» **YOUR INSTRUCTIONS**
Please write the lines below out as a numbered list, skipping blank lines and leaving out the pictures.

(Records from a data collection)
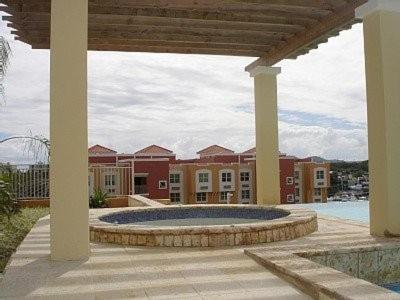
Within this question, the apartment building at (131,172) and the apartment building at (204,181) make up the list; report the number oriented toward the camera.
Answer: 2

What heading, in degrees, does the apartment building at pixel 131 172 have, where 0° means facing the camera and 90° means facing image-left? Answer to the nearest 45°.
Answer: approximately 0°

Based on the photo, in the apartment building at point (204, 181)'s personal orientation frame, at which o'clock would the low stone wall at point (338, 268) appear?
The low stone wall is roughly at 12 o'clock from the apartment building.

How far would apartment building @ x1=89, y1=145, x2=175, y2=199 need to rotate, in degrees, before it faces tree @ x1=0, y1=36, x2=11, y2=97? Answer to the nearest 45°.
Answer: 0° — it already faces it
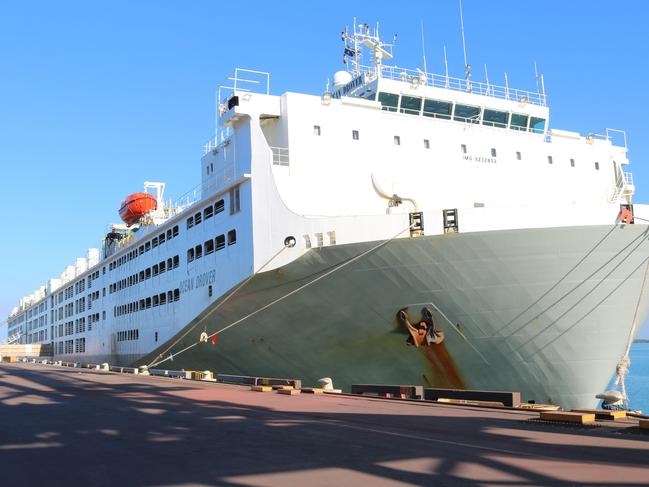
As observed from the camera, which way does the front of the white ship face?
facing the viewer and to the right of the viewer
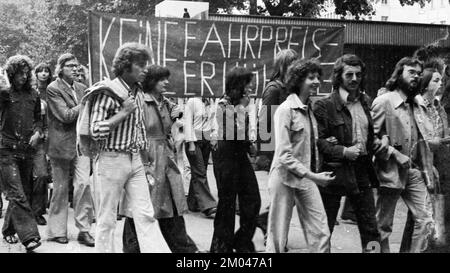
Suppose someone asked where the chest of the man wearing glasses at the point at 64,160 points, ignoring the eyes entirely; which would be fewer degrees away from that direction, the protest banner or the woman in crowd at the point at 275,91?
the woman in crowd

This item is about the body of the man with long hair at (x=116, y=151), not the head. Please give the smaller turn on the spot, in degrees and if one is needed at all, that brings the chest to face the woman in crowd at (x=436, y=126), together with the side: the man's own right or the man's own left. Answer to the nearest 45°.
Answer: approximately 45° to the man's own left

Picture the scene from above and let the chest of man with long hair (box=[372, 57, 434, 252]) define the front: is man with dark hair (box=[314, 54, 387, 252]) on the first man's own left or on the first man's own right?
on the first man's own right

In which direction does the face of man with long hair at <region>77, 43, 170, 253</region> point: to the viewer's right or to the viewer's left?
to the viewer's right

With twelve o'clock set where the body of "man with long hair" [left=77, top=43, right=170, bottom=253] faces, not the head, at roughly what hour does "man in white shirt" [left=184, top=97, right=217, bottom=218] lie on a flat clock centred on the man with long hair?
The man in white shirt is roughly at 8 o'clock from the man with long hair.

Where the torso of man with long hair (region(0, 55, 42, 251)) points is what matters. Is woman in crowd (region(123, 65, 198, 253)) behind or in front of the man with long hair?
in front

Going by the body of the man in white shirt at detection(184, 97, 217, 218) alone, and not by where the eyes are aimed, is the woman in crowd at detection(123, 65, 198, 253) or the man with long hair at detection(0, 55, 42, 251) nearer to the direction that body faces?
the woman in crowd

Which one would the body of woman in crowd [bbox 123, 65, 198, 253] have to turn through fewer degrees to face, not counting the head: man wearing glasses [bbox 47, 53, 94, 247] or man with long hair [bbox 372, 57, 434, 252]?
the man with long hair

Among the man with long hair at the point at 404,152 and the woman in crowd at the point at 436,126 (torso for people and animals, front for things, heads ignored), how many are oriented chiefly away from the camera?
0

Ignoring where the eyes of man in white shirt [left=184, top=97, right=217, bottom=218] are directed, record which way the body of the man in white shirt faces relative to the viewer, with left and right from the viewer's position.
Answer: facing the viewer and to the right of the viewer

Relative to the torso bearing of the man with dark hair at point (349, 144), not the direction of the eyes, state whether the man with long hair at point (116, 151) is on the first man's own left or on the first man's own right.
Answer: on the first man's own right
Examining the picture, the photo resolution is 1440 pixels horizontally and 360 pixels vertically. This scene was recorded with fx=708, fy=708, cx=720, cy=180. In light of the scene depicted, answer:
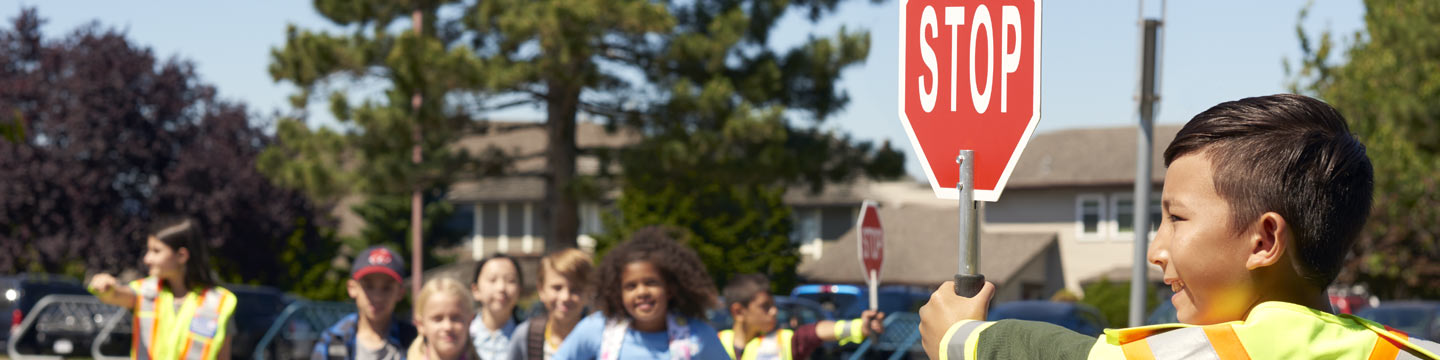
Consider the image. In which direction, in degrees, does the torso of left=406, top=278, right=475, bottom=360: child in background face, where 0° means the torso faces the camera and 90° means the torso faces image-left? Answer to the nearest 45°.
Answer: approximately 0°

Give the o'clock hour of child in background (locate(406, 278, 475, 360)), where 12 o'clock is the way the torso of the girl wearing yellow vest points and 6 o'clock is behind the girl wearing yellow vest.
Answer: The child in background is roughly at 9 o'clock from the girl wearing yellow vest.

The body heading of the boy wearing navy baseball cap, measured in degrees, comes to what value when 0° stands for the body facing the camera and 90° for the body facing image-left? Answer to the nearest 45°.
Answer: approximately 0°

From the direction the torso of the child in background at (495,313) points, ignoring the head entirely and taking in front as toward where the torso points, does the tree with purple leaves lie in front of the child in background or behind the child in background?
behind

» **EXERCISE RESULT**
1. Within this question, the apartment building at (131,172) and the apartment building at (204,181) make up the list; report the number oriented toward the camera.
2. Answer: 2
3. What heading, in degrees, does the apartment building at pixel 131 172 have, where 0° means facing the camera and 90° means facing image-left? Answer to the nearest 45°.
4. Answer: approximately 0°
5. Based on the photo, in the apartment building at point (204, 181)'s personal orientation frame, at which o'clock would the low stone wall at point (338, 268) appear?
6. The low stone wall is roughly at 12 o'clock from the apartment building.
7. How far would apartment building @ x1=89, y1=145, x2=175, y2=199 need to rotate, in degrees, before it faces tree @ x1=0, y1=36, x2=11, y2=97? Answer to the nearest 45°.
8. Answer: 0° — it already faces it
9. As observed from the camera, which way does the front of the white ship face?
10. facing the viewer and to the right of the viewer
11. Suppose someone asked where the chest of the man wearing glasses at the point at 64,160 points, ignoring the eyes entirely; which would be fewer degrees away from that direction, the protest banner or the woman in crowd at the point at 275,91?
12. the woman in crowd
13. This item is about the body of the man with long hair at (x=116, y=151), not the head. Please give the smaller turn on the spot, in degrees and if one is needed at all, that brings the chest to face the woman in crowd at (x=436, y=126), together with the side: the man's own right or the man's own left. Answer to the nearest 45°.
14. Answer: approximately 45° to the man's own left
15. Picture the scene from above and let the chest of man with long hair (box=[372, 57, 434, 252]) define the front: is man with dark hair (box=[314, 54, 387, 252]) on the first man's own left or on the first man's own right?
16. on the first man's own right
17. In which direction does the face of man with long hair at <region>77, 43, 170, 253</region> point: to the viewer's right or to the viewer's left?
18. to the viewer's right
19. With twelve o'clock set where the body of "man with long hair" [left=77, top=43, right=170, bottom=253] faces, not the head, at roughly what hour does "man in white shirt" [left=184, top=97, right=217, bottom=218] lie on a flat clock centred on the man with long hair?
20. The man in white shirt is roughly at 8 o'clock from the man with long hair.
21. Where the torso of man with long hair (region(0, 55, 42, 251)) points is what matters. Is woman in crowd (region(123, 65, 198, 253)) behind or in front of the man with long hair?
22. in front
23. Going by the body of the man in white shirt at detection(184, 97, 217, 218) alone, and not by where the eyes are aimed, is the woman in crowd at detection(123, 65, 198, 253) or the man with long hair at detection(0, 55, 42, 251) nearer to the direction that body faces?
24. the woman in crowd
25. Which one would the body of woman in crowd [bbox 123, 65, 198, 253] have to turn through fewer degrees to face, not counting the head: man wearing glasses [bbox 47, 53, 94, 247] or man with long hair [bbox 372, 57, 434, 252]?
26. the man with long hair
27. Among the man with long hair at the point at 404,152 and the woman in crowd at the point at 436,126 (torso for people and animals, front for things, heads ignored), how many are oriented chiefly away from the camera?
28. 0
29. Ignoring where the eyes of man in white shirt [left=184, top=97, right=217, bottom=218] are directed, record which way the body of the man in white shirt faces relative to the viewer, with left and right from the viewer's position.
30. Answer: facing the viewer and to the right of the viewer
31. Relative to the torso bearing of the man with dark hair at point (349, 144), not the direction of the eyes, state whether the man with long hair at point (116, 151) is on the first man's own left or on the first man's own right.
32. Answer: on the first man's own right
33. Examining the picture, the photo resolution is 1440 pixels horizontally and 360 pixels vertically. This scene was recorded with fx=708, fy=708, cx=720, cy=180. In light of the scene depicted, answer:
34. Consider the image. In which direction, in degrees, does the torso of left=406, top=278, right=475, bottom=360: child in background face, where 0° means the torso faces the camera and 90° means the torso faces image-left? Answer to the nearest 45°.
35. Answer: approximately 0°
36. Give the o'clock hour of child in background (locate(406, 278, 475, 360)), where 12 o'clock is the way the torso of the girl wearing yellow vest points and 6 o'clock is behind the girl wearing yellow vest.
37. Answer: The child in background is roughly at 9 o'clock from the girl wearing yellow vest.
38. The body heading of the boy wearing navy baseball cap, measured in degrees, comes to what value when 0° stands for the body facing the camera and 90° for the body facing image-left? Answer to the nearest 45°.
39. Answer: approximately 0°
40. From the direction the torso of the child in background at (495,313) points, ignoring the head entirely and taking in front as toward where the torso points, does the tree with purple leaves lie in front of the child in background or behind the child in background?
41. behind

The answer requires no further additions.